-- Opening Marker --

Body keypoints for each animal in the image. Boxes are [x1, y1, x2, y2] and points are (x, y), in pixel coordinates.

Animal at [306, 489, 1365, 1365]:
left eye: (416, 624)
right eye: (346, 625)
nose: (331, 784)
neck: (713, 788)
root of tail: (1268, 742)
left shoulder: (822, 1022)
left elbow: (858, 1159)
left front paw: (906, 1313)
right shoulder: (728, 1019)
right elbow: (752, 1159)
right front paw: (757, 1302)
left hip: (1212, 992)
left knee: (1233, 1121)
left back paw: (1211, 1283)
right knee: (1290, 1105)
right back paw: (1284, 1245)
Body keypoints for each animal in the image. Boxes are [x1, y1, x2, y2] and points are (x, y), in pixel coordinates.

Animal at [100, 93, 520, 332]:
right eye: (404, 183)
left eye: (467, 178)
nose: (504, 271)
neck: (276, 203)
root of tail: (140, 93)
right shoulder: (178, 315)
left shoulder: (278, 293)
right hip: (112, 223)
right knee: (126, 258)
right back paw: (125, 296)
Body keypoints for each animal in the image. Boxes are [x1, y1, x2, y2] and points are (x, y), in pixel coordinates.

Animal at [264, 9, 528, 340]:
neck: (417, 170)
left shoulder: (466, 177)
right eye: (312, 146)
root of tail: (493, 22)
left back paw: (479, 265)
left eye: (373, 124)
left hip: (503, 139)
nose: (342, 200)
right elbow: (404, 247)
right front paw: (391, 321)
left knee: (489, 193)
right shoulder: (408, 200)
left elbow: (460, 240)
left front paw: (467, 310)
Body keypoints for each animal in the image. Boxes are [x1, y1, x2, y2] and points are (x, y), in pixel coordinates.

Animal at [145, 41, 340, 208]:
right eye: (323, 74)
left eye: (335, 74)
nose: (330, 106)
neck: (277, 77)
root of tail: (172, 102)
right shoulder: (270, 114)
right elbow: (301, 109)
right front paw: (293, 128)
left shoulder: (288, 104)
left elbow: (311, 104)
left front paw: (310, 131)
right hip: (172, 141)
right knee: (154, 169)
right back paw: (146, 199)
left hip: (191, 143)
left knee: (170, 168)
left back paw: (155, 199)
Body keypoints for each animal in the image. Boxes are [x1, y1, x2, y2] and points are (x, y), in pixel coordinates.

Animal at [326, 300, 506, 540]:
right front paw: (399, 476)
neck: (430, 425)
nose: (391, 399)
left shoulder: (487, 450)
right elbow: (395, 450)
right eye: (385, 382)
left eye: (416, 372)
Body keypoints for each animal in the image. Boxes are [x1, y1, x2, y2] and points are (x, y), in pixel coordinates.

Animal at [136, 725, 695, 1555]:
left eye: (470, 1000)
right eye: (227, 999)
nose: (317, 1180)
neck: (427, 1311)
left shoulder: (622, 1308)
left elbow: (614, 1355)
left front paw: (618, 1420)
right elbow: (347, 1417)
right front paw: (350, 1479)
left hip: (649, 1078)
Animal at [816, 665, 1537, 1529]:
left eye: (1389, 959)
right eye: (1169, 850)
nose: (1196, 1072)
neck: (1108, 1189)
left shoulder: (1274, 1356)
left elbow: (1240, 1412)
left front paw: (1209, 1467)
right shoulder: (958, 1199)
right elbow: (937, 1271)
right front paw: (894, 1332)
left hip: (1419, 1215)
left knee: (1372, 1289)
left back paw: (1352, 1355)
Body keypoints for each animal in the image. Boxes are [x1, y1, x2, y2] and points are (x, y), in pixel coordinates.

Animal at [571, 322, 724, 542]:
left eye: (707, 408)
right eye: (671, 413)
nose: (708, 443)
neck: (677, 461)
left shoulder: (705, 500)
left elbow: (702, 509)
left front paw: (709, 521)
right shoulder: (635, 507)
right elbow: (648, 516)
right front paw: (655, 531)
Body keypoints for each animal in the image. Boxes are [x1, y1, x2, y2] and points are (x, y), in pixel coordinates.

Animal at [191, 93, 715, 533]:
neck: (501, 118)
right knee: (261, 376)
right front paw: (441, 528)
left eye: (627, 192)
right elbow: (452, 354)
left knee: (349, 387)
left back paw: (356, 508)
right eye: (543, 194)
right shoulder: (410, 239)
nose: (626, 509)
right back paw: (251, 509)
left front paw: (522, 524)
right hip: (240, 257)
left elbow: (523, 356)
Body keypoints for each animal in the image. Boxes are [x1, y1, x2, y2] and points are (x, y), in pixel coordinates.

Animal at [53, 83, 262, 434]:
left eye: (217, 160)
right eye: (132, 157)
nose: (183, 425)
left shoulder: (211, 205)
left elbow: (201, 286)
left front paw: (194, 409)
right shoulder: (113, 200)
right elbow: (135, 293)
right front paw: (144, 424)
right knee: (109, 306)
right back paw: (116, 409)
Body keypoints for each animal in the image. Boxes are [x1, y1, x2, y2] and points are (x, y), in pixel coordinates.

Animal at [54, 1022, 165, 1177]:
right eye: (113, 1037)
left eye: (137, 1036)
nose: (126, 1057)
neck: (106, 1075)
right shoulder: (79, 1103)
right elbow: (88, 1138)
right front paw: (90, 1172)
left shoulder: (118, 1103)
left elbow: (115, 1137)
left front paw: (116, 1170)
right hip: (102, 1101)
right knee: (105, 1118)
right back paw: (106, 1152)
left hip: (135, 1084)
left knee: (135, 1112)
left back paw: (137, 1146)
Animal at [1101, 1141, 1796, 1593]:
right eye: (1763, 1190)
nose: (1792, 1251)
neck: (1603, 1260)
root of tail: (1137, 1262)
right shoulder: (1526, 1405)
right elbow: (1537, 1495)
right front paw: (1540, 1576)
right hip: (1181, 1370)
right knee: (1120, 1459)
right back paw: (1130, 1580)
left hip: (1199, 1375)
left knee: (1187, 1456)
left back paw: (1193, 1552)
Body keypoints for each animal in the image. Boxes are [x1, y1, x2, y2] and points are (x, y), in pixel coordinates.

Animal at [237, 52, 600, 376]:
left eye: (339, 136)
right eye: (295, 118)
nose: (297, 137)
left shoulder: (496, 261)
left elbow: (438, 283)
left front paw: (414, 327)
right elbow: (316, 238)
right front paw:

-- Closing Marker --

**How to complete this task:** Each line between the start of the listing above and the line containing "left back paw: (155, 199)", with both ends counted, is to be set down unchanged.

**Answer area:**
Body keypoints for each animal in the image. Boxes are [x1, y1, x2, y2] and points are (x, y), in pixel coordinates.

Animal at [306, 489, 1365, 1365]:
left eye: (416, 624)
right eye: (346, 625)
nose: (331, 784)
neck: (713, 788)
root of tail: (1268, 742)
left shoulder: (822, 1022)
left elbow: (858, 1159)
left front paw: (906, 1313)
right shoulder: (728, 1019)
right elbow: (752, 1159)
right front paw: (757, 1302)
left hip: (1212, 992)
left knee: (1233, 1121)
left back paw: (1211, 1283)
right knee: (1290, 1105)
right back paw: (1284, 1245)
Body keypoints for each animal in the image. Boxes are [x1, y1, x2, y2] and points are (x, y), in pixel coordinates.

Animal at [100, 93, 520, 332]:
right eye: (404, 183)
left eye: (467, 178)
nose: (504, 271)
neck: (276, 203)
root of tail: (140, 93)
right shoulder: (178, 315)
left shoulder: (278, 293)
right hip: (112, 223)
right knee: (126, 258)
right back paw: (125, 296)
Body keypoints for each animal in the image. Boxes are [x1, y1, x2, y2] and points are (x, y), in pixel coordinates.

Animal at [264, 9, 528, 340]:
neck: (417, 170)
left shoulder: (466, 177)
right eye: (312, 146)
root of tail: (493, 22)
left back paw: (479, 265)
left eye: (373, 124)
left hip: (503, 139)
nose: (342, 200)
right elbow: (404, 247)
right front paw: (391, 321)
left knee: (489, 193)
right shoulder: (408, 200)
left elbow: (460, 240)
left front paw: (467, 310)
Body keypoints for each animal in the image. Boxes are [x1, y1, x2, y2] and points are (x, y), in pixel coordinates.

Animal at [145, 41, 340, 208]:
right eye: (323, 74)
left eye: (335, 74)
nose: (330, 106)
neck: (277, 77)
root of tail: (172, 102)
right shoulder: (270, 114)
right elbow: (301, 109)
right front paw: (293, 128)
left shoulder: (288, 104)
left elbow: (311, 104)
left front paw: (310, 131)
right hip: (172, 141)
right knee: (154, 169)
right back paw: (146, 199)
left hip: (191, 143)
left knee: (170, 168)
left back paw: (155, 199)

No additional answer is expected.